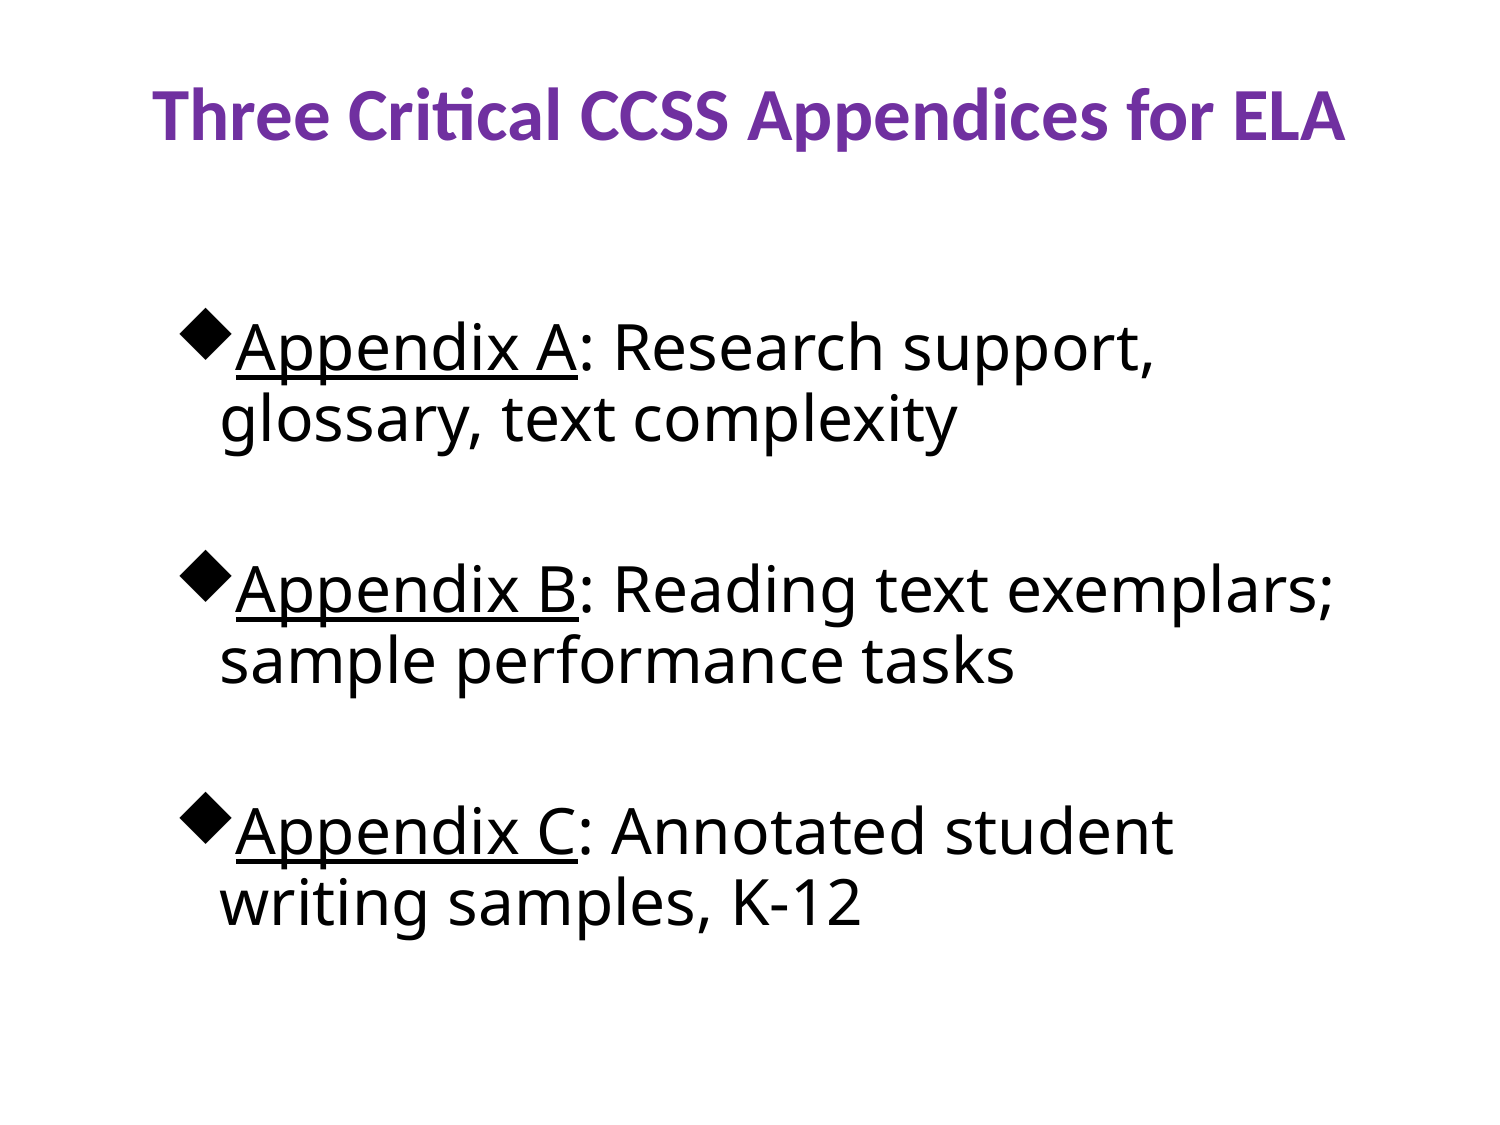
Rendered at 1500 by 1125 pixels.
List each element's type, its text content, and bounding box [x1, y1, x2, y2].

title Three Critical CCSS Appendices for ELA [75, 37, 1425, 183]
list Appendix A: Research support, glossary, text complexity Appendix B: Reading text exemplars; sample performance tasks Appendix C: Annotated student writing samples, K-12 [87, 299, 1413, 950]
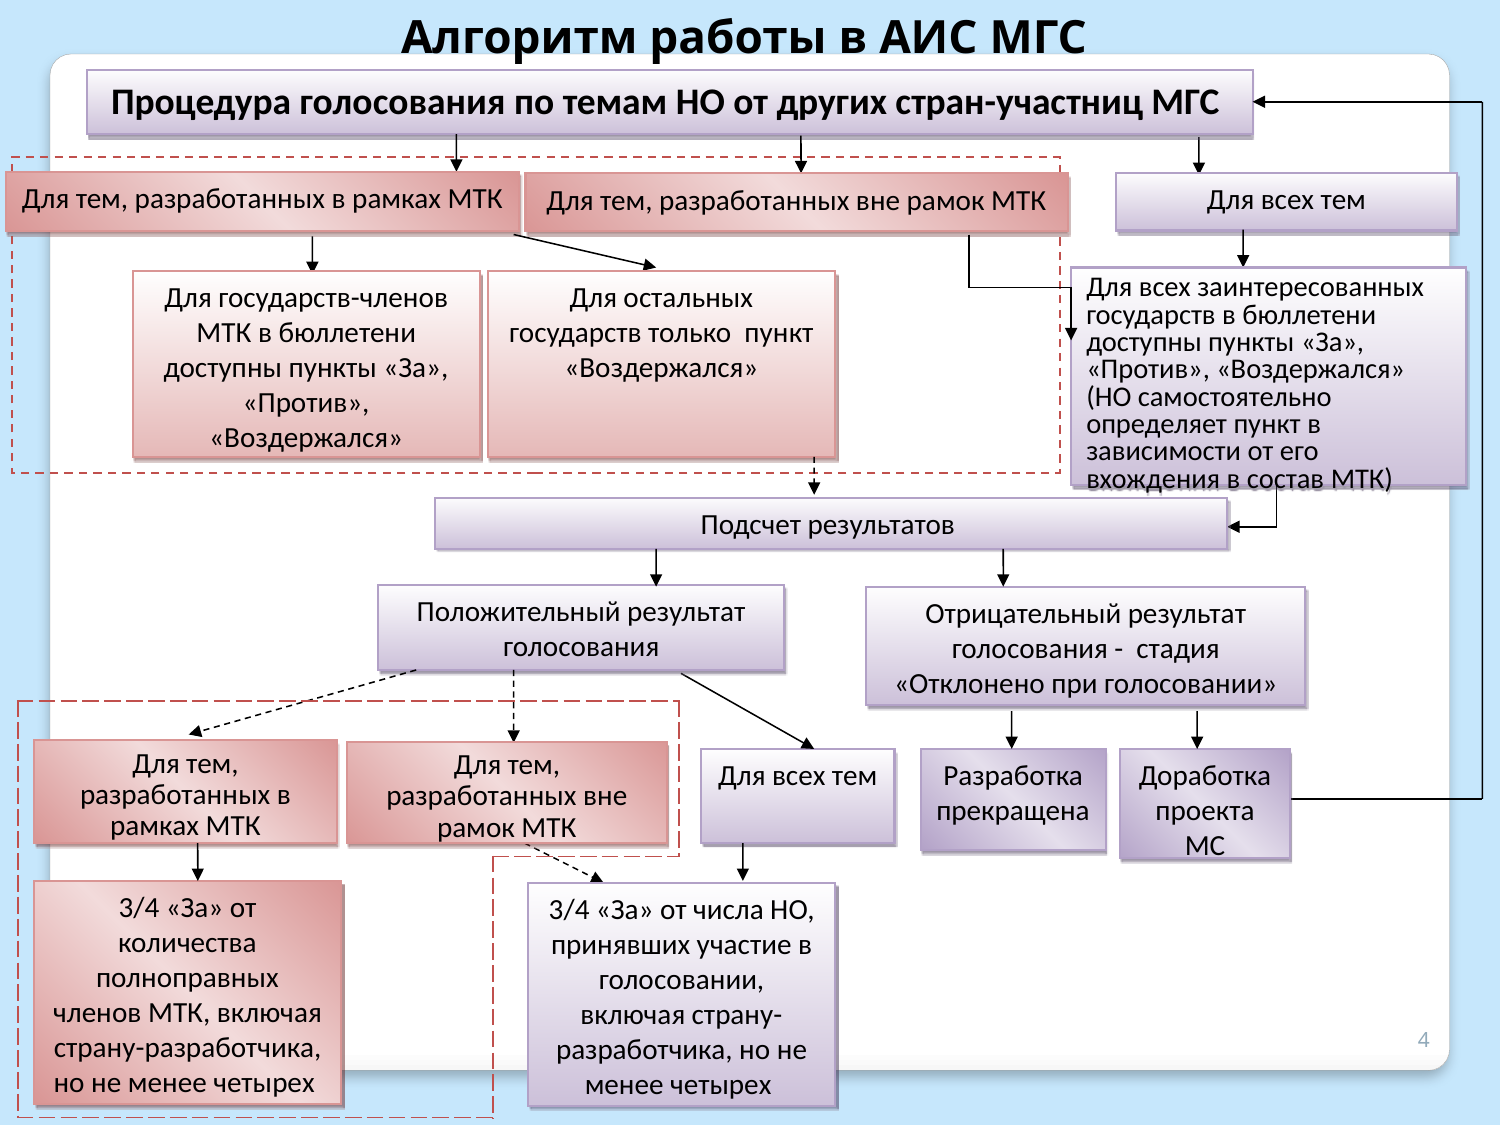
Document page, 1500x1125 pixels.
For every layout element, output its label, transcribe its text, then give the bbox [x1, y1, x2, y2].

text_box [5, 69, 1483, 1107]
text_box Алгоритм работы в АИС МГС [64, 0, 1424, 67]
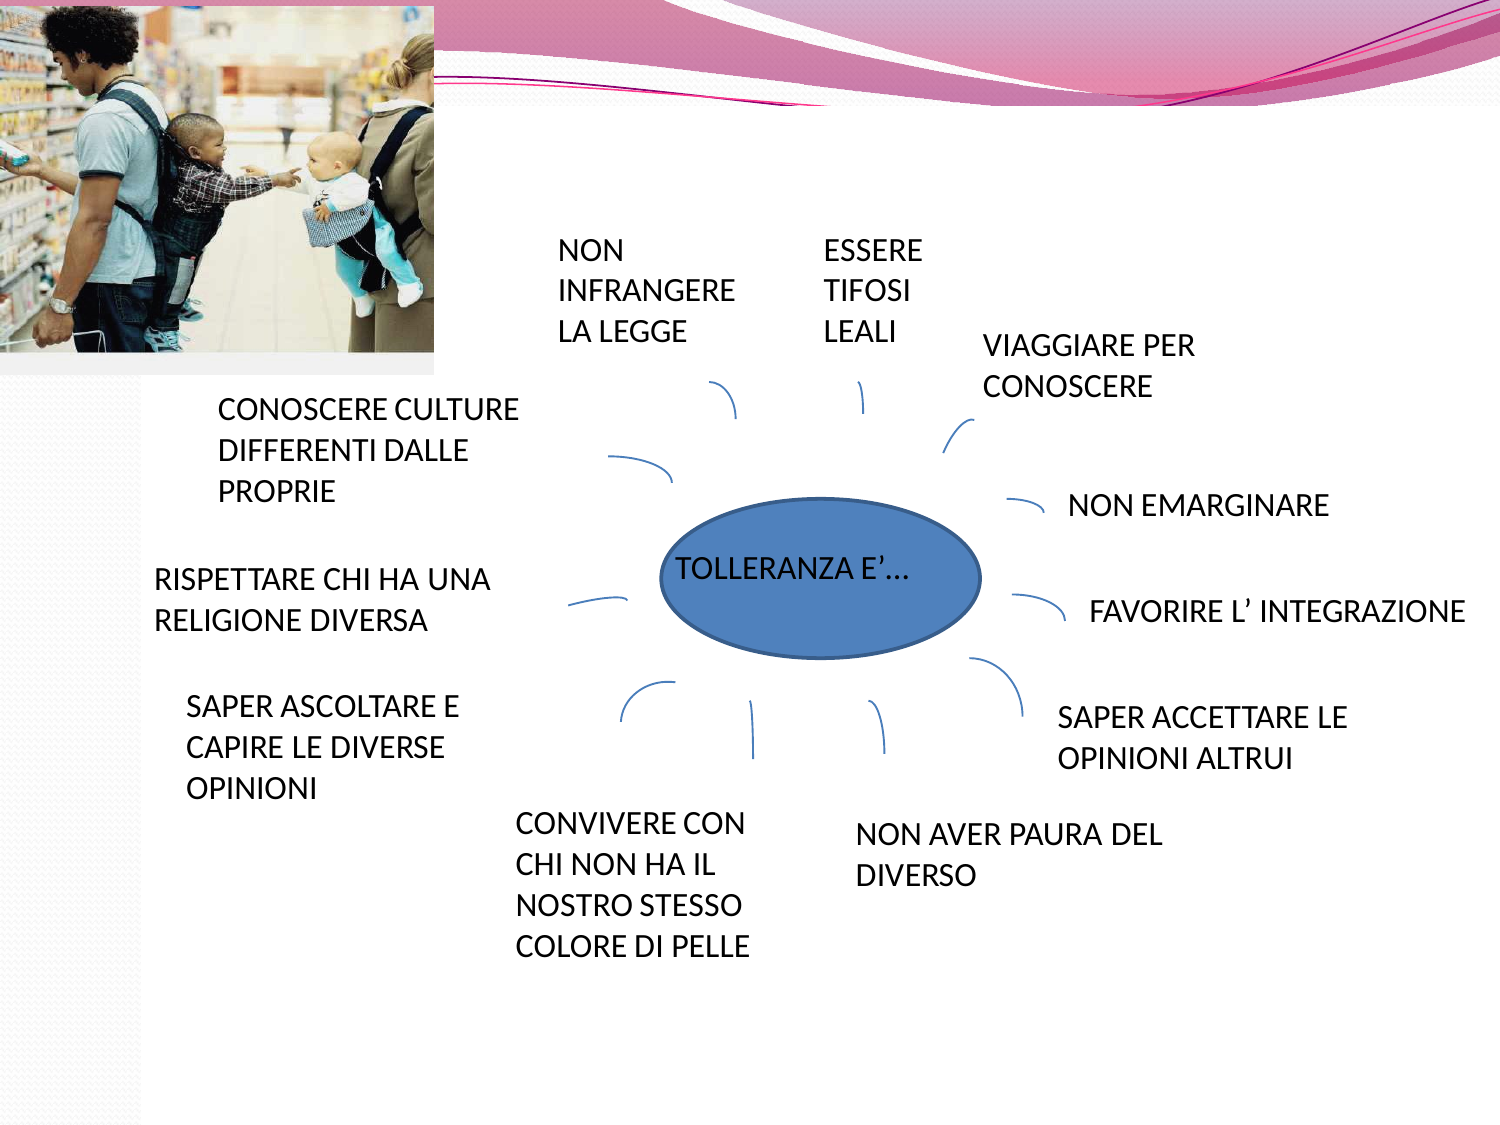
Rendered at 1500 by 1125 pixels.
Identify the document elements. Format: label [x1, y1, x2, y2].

text_box [140, 105, 1500, 1125]
picture [0, 6, 434, 375]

PROBLEM DETAILS >>
Output the listing exactly, without images.

ANSWER SPACE >>
Rendered at 1500 by 1125 pixels.
List each element's type, its text content, and bounding box [x1, y1, x2, y2].

title Three Critical CCSS Appendices for ELA [75, 37, 1425, 183]
list Appendix A: Research support, glossary, text complexity Appendix B: Reading text exemplars; sample performance tasks Appendix C: Annotated student writing samples, K-12 [87, 299, 1413, 950]
Document page, 1500x1125 pixels.
For every layout element, output its label, transcribe its text, then give the bbox [x1, y1, x2, y2].

text_box [5, 69, 1483, 1107]
text_box Алгоритм работы в АИС МГС [64, 0, 1424, 67]
Rendered at 1500 by 1125 pixels.
Identify the document elements. Format: label [x1, y1, x2, y2].

text_box [140, 105, 1500, 1125]
picture [0, 6, 434, 375]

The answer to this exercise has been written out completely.